Bradford J. Rodriguez
McMaster University
Computer architecture is presently taught "hands-on" only when adequate VLSI design tools are available. The PISC is a processor constructed from discrete TTL logic, which illustrates the operation of both hardwired and microcoded CPUs. An efficient stack machine is easy to implement, and simple hardware modifications demonstrate interrupts, memory segmentation, microsequencers, parallelism, and pipelining. A standalone PISC board should be an economical and effective tool for teaching processor design.
The study of computer architecture is often an abstract, paper exercise. Students cannot probe the inner workings of a single-chip microprocessor, and few discrete-logic machines are open to student inspection. Only universities that have VLSI design tools can give hands-on experience in processor design and implementation. Less fortunate institutions can only offer their students "book learning."
The Pathetic Instruction Set Computer is a model processor constructed entirely of discrete logic, illustrating the principles of both hardwired and microprogrammed CPUs. Requiring only 22 standard TTL chips (excluding memory), it is well within the ability of a student to construct and understand. Its writeable microprogram store uses inexpensive EPROM and RAM. Being fully static, it can be run at slow clock speeds or manually single-stepped for observation. Simple extensions demonstrate interrupts, split instruction and data spaces, microsequencers, parallelism, and pipelining.

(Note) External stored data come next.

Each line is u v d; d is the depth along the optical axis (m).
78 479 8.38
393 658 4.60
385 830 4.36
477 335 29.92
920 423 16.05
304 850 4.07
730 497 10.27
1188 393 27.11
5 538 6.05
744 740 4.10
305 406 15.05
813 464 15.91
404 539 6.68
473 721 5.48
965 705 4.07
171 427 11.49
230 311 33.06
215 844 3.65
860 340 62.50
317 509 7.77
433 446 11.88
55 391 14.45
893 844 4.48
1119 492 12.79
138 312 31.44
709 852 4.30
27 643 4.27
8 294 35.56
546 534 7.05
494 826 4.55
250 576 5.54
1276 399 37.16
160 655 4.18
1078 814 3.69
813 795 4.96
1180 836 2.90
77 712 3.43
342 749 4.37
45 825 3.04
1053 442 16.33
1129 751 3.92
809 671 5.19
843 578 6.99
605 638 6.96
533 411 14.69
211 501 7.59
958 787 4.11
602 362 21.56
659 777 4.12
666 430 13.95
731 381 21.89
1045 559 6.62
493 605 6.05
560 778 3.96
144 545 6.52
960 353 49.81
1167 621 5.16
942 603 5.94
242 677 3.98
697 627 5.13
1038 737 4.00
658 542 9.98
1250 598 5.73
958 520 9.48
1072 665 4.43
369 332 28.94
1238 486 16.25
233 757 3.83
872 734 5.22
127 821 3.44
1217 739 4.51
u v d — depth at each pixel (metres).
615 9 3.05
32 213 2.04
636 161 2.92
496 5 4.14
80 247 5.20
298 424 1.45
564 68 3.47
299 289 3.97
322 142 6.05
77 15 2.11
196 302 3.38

The PISC-1a processor (Fig. 1) is designed to achieve a maximum of functionality with a minimum of logic. It is remarkable for having only 16 internal control signals, and thus a horizontal (unencoded) microinstruction only 16 bits long!
The ALU comprises four 74181s, which can perform the arithmetic operations of add, subtract, increment, and decrement, plus all logical operations, on 16-bit numbers. A programmable status latch and a 4-way multiplexer for the carry input complete the ALU logic. Eight 74172s provide eight 16-bit registers in a three-port register file. This file may simultaneously write one register ("A"), read a second ("B"), and read or write a third ("C"). In a single clock cycle, the following occurs:
a) one register is output to the Address bus and the ALU's A
input;
b1) another register may be output to the Data bus and the ALU's
B input; or
b2) data from memory may be input to another register;
c) an ALU function is applied to A (and perhaps B) and the
result is stored in the first (address) register.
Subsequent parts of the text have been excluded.